As much as people view me as some hyper-political figure, I rarely actually talk much about politics. I don’t spend my time talking issues or arguing about what this or that politician said on repeat on social media. Obviously in what’s gone on with my near-industry-wide blackballing at this point, I’ve had to state a couple of things, but for the most part I keep topics to books, comics, science fiction, or instances where oligopolies/monopolies in those fields or these big tech platforms abuse their power to hurt individual artists. Something pretty non-controversial that if taken out of the identarian political game and put into a vacuum of ideals, almost everyone would agree with.
The reason I don’t discuss these things on walls or the like is for a couple reasons. One, because I want to be open to all audience, not just those who agree or disagree with whatever platform I’m interested in on that day. And two because of the way social media works where it’s not something ever fruitful. This can be broken down into 2 parts which is:
- The whole concept of social media is to a. attack b. defend or c. promote. There’s nothing else to it at all unless we’re posting pictures of our ham sandwich for lunch that day. which most people then ignore.
- The Pile On Effect. No matter what the topic, it devolves into angry attacks where one or both’s friends/followers just start picking at things and so you can’t have a rational discussion.
It’s pretty simple. So I, like most, keep things at the identarian level. And my identity by itself offends the hell out of the SJW establishment that has a complete monopoly on the science fiction industry. It’s funny to think about that way, but it’s true. And, pointing that out and how ridiculous that is, is why I do it, and simultaneously why they find me so threatening that they have to relentlessly block, call me names and blackball.
In my observations on their identarian games, I’ve found that they’re always very quick to wax about their emotions on any particular hot topic of the day, in a condescending way that shows their perceived virtue. When they’re threatened, they’ll flip out and call upon their audience to hate someone, or simply block. It’s always a heavily emotional gambit, nothing rational (or they wouldn’t be discussing it on social media). Vox Day has pointed this out on his blog via several commentaries on dialectic vs. rhetorical arguments. Once I saw the rhetorical game and viewed none of this as dialectic (because none is), it opened my eyes to how and why they act. Which, of course, made it easier for me to show up and get them to freak out at me for my identity, and thus grows my audience every time they do.
Now I’ve never seen one of these establishment figures in a formal debate about policy. Not once. If you look at their social medias, the whole idea that anyone could have any opposing opinion to whatever their selective outrage of the day is, they find incredibly offensive to the point they will tell you about it — and never stop telling you about it. So it’s not surprising. On the flip side, I’ve seen folk in my circles debate and debate each other over micro-issues that really aren’t all that relevant to a larger discourse.
I wanted to remedy this. So last night I challenged John Scalzi to debate Free Speech. He is, by all I see on his Twitter account, opposed to free speech, as are those that he follows in his industry (as they don’t allow any art produced that is outside their ideological bubble).

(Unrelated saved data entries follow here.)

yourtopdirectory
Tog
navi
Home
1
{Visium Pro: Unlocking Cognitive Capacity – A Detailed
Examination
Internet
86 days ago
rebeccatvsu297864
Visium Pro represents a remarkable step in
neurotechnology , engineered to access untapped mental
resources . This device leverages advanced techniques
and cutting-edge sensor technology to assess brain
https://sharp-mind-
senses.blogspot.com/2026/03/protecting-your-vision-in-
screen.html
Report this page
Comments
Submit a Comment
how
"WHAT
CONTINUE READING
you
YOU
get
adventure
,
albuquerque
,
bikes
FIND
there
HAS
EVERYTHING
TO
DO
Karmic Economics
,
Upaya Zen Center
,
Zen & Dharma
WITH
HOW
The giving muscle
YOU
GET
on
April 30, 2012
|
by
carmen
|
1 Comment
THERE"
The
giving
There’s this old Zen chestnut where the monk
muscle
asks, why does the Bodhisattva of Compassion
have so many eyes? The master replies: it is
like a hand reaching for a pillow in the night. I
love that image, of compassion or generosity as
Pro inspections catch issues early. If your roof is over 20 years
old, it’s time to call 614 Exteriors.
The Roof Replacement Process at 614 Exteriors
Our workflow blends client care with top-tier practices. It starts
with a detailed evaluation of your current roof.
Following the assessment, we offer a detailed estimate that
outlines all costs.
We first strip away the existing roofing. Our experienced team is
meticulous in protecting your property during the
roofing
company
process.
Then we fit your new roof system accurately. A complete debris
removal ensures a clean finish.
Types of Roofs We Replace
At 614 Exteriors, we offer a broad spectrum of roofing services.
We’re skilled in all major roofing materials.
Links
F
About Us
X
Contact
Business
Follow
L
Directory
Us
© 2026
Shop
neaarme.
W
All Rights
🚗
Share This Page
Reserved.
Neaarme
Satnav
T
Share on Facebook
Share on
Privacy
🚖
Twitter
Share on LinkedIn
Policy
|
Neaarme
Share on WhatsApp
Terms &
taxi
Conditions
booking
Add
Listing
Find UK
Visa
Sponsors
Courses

I want to know why, and if that has a net benefit to society in his mind. I think his audience would love it. I think my audience would love it. It’d be a great time, and we can show a path forward for creative society that we don’t have to block and echo chamber each other out, but can talk in appropriate forums. Think about what this kind of regular exercise would do for the community.
Naturally, this was very popular among my crowd. They would love to see this happen, as would I. I don’t think Mr. Scalzi is an unintelligent person or anything like that, so it would be rather fun. I myself was on debate team in college, so I’m a bit rusty, but I loved those formal rounds back in the day. It would be a good mental exercise at the very least. But of course, Mr. Scalzi has yet to respond.
If someone from that camp wants to show they’re not just a rhetorical freak-out game, and take me up on that, I[ll open this call to any Hugo winner. Let’s have some fun, show that this is intellectual and it’s not about “hating the other” as Mr. Scalzi so put it on his blog when he went off on the Dragon Awards. We are the intellects and creators of our time. It’s time to act like it.